FALTA DE RESPEITO
A Secretaria Municipal de Cultura do Rio de Janeiro censurou na sexta
(28) a exposição “Todxs xs Santxs – Renomeado – #eunãosoudespesa”, do
artista Órion Lalli, que estava em cartaz no Centro Municipal de Arte
Hélio Oiticica. O argumento do órgão da prefeitura é que uma das obras
ataca valores cristãos.
Um dos trabalhos expostos continha a imagem de uma santa com o seio
nu e um pênis à mostra, centrada em um esquema de quebra-cabeça
mostrando dois homens nus se acariciando. Ao lado do jogo de imagens,
aparece a frase “Deus acima de tudo, gozando acima de todos”.
A polêmica começou quando o deputado estadual Márcio Gualberto, do PSL, criticou a obra nas redes sociais.
Segundo Gualberto, ele recebeu uma denúncia anônima sobre a
exposição. “É uma agressão desnecessária, injustificada e gratuita. O
autor foi muito infeliz. Peço a Deus que toque o coração e o faça
compreender que não produziu uma obra de arte”, disse o parlamentar.
Após críticas, Gualberto e a deputada federal Christiane Tonietto, do
PSL, registraram uma notícia-crime na Delegacia de Crimes Raciais e
Delitos de Intolerância.
“É inadmissível que Nossa Senhora seja retratada com um órgão sexual masculino. Isso não é arte!”, disse o deputado em um tuíte.
Em nota, a secretaria da Cultura diz reafirmar “seu compromisso com o
respeito constitucional à liberdade religiosa e a todas as crenças” e
que “nossos equipamentos abrigam manifestações culturais de todas as
linguagens e estilos, sendo um dos nossos pilares o respeito à liberdade
artística”, mas informa que decidiu censurar a mostra enquanto aguarda a
decisão judicial em relação à notícia-crime.
Ainda de acordo com a Secretaria Municipal de Cultura, uma comissão
do órgão recomendou que a exposição tivesse classificação indicativa de
18 anos.
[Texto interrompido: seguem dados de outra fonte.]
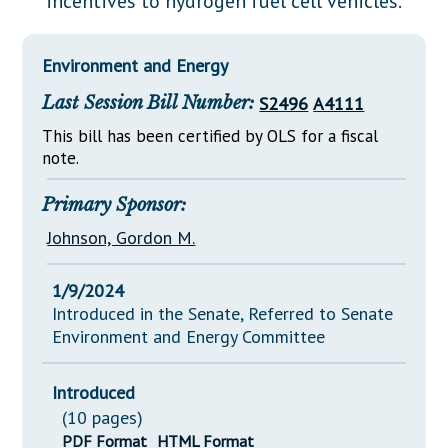
incentives to hydrogen fuel cell vehicles.
Downloads
Senate Nominations
Legislative LDOA
Statutes
Información en Español
Senate Rules
Budget & Finance
Environment and Energy
Chapter Laws
General Assembly Rules
Legislative Reports
Last Session Bill Number:
S2496
A4111
NJ Constitution
Publications
This bill has been certified by OLS for a fiscal
note.
Public Hearing Transcripts
Primary Sponsor:
Property Tax Reform
Johnson, Gordon M.
Glossary of Terms
1/9/2024
Introduced in the Senate, Referred to Senate
Environment and Energy Committee
Introduced
(10 pages)
PDF Format
HTML Format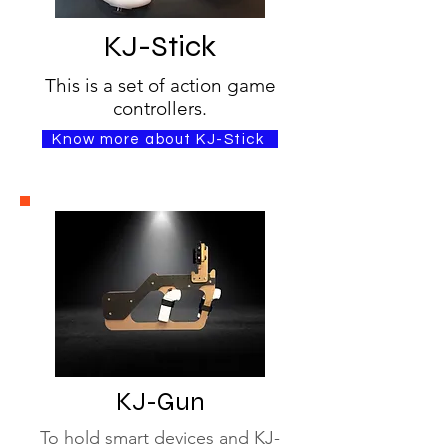
KJ-Stick
This is a set of action game
controllers.
Know more about KJ-Stick
KJ-Gun
To hold smart devices and KJ-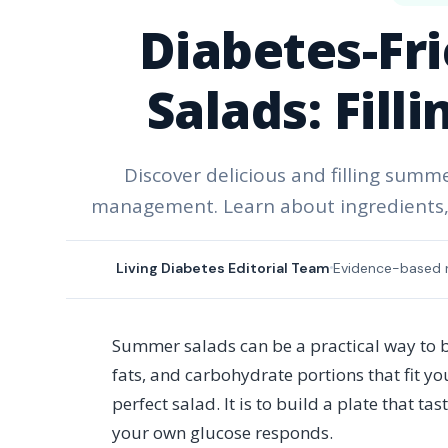
Diabetes-Fr
Salads: Fill
Discover delicious and filling summ
management. Learn about ingredients, nu
Living Diabetes Editorial Team
Evidence-based 
Summer salads can be a practical way to bu
fats, and carbohydrate portions that fit y
perfect salad. It is to build a plate that t
your own glucose responds.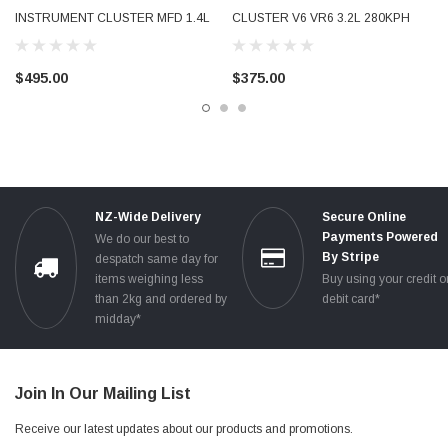
INSTRUMENT CLUSTER MFD 1.4L
CLUSTER V6 VR6 3.2L 280KPH
TSI 280KPH PETROL TESTED
PETROL USED TESTED
8P0920932K
8P0920930T 8P0920930TX
$495.00
$375.00
NZ-Wide Delivery
Secure Online
Payments Powered
We do our best to
By Stripe
despatch same day for
items weighing less
Buy using your credit o
than 2kg and ordered by
debit card*
midday*
Join In Our Mailing List
Receive our latest updates about our products and promotions.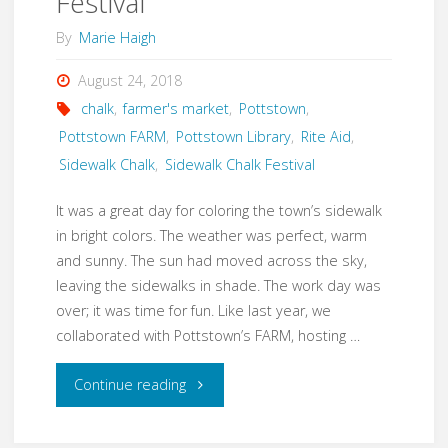
Festival
By
Marie Haigh
August 24, 2018
chalk
,
farmer's market
,
Pottstown
,
Pottstown FARM
,
Pottstown Library
,
Rite Aid
,
Sidewalk Chalk
,
Sidewalk Chalk Festival
It was a great day for coloring the town’s sidewalk
in bright colors. The weather was perfect, warm
and sunny. The sun had moved across the sky,
leaving the sidewalks in shade. The work day was
over; it was time for fun. Like last year, we
collaborated with Pottstown’s FARM, hosting …
"2nd
Continue reading
Annual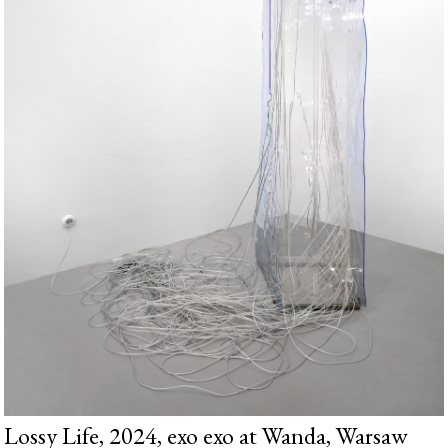
Lossy Life, 2024, exo exo at Wanda, Warsaw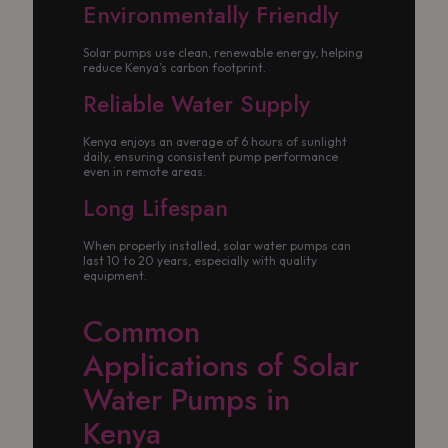
Environmentally Friendly
Solar pumps use clean, renewable energy, helping
reduce Kenya’s carbon footprint.
Reliable Water Supply
Kenya enjoys an average of 6 hours of sunlight
daily, ensuring consistent pump performance
even in remote areas.
Long Lifespan
When properly installed, solar water pumps can
last 10 to 20 years, especially with quality
equipment.
Common
Applications of Solar
Water Pumps in
Kenya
Avisos foram então afixados nas galerias avisando sobre
conteúdo impróprio para menores de idade uma semana antes da interdição
da mostra.
O artista Órion Lalli, contudo, nega referências à Virgem Maria.
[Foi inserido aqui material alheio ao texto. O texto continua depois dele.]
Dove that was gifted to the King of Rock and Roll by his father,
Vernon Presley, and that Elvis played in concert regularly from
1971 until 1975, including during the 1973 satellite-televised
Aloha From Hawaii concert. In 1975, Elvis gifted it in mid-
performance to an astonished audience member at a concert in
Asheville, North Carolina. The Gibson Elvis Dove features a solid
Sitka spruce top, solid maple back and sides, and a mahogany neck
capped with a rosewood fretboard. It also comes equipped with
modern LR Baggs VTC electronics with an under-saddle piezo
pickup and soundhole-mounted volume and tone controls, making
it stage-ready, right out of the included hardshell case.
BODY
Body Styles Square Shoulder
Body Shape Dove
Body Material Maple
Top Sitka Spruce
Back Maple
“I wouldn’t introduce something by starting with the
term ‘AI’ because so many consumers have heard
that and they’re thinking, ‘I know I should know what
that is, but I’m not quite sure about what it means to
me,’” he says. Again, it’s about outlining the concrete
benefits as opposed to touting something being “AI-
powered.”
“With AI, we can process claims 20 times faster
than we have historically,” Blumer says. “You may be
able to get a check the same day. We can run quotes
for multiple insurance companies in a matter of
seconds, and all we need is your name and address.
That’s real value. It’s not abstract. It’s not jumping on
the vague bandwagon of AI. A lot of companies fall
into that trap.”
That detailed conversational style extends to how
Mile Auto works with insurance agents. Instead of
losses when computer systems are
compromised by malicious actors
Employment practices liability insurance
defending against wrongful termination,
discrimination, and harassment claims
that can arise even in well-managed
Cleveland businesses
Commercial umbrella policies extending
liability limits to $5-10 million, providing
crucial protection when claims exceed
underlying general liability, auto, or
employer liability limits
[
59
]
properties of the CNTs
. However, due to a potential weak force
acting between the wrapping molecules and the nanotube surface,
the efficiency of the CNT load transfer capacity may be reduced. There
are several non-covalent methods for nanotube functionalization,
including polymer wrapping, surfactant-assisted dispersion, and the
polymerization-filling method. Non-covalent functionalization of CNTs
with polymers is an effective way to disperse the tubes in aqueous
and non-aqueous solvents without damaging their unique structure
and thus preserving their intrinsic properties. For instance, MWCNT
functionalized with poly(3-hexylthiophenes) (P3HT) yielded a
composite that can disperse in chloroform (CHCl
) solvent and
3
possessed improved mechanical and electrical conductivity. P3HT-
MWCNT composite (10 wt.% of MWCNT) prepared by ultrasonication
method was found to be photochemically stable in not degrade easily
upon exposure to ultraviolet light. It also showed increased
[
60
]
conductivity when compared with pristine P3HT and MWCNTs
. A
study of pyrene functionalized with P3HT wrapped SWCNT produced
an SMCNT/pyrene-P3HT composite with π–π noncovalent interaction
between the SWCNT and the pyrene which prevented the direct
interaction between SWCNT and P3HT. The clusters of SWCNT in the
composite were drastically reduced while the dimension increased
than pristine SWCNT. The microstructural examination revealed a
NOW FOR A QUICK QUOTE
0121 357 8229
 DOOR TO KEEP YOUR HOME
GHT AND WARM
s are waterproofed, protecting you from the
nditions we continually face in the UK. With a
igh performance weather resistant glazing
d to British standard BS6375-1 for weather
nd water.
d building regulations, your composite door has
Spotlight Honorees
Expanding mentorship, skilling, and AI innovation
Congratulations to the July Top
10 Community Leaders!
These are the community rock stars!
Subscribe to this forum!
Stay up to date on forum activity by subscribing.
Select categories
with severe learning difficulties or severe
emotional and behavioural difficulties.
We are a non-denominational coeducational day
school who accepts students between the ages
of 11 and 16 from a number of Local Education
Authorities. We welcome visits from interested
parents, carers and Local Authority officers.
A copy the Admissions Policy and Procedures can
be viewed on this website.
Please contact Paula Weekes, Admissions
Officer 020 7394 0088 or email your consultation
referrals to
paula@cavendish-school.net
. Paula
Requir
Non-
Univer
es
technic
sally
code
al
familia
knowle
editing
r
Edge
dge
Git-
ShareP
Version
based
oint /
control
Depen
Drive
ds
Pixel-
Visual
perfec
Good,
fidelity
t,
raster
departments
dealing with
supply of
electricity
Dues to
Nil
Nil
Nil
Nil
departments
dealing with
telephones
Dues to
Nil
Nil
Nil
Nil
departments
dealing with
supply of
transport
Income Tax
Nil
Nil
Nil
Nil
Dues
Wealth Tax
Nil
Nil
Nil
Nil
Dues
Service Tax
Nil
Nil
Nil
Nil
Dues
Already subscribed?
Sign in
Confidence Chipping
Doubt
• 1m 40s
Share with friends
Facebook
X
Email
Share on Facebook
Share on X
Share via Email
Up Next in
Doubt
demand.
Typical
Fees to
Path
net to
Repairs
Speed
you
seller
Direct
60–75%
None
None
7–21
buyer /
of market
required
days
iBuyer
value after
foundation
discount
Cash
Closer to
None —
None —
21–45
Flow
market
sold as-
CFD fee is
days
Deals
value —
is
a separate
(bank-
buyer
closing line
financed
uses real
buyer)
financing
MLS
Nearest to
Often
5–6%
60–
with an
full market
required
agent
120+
“Estão dizendo que é a imagem de uma santa cristã, mas não é. É a minha
santa. É o meu oratório”, afirmou Lalli. Segundo ele, a obra retrata
diversos símbolos de diferentes signos, sobretudo ligados aos corpos
LGBT e às pessoas soropositivas.
“Precisamos falar sobre meu corpo que vive com HIV, contextos
históricos da arte, dadaísmo, futurismo e expressões artísticas muito
mais velhas do que esses que querem me acusar de algo, de um crime, que
não cometi”, acrescentou.
No dia 23 de fevereiro, a Secretaria Municipal de Cultura do Rio de
Janeiro publicou um vídeo em que o secretário da pasta, Adolpho Konder,
alerta que apesar de o Centro Municipal de Arte Hélio Oiticica estar
fechado devido ao recesso de Carnaval, o artista da obra seria
notificado sobre as denúncias de vilipêndio e que uma medida seria
tomada.
“Gostaria de salientar que a Secretaria Municipal de Cultura abriga
as mais diversas expressões culturais e artísticas, mas não podemos
admitir nada que promova intolerância e ofensa ao sentimento religioso
de qualquer credo. Essa exposição foi aprovada por um curador na gestão
anterior à nossa”, afirmou Konder.
O artista nega ter tido intenções de ofender alguém ou alguma fé.
“Até quando vamos falar em sexo pautado no conservadorismo por um erro
de construção mitológica?”, questionou Lalli. “Um trabalho como esse ser
censurado mostra que a discussão está muito longe de ter uma
razoabilidade. Que temos muito caminho pela frente”, disse.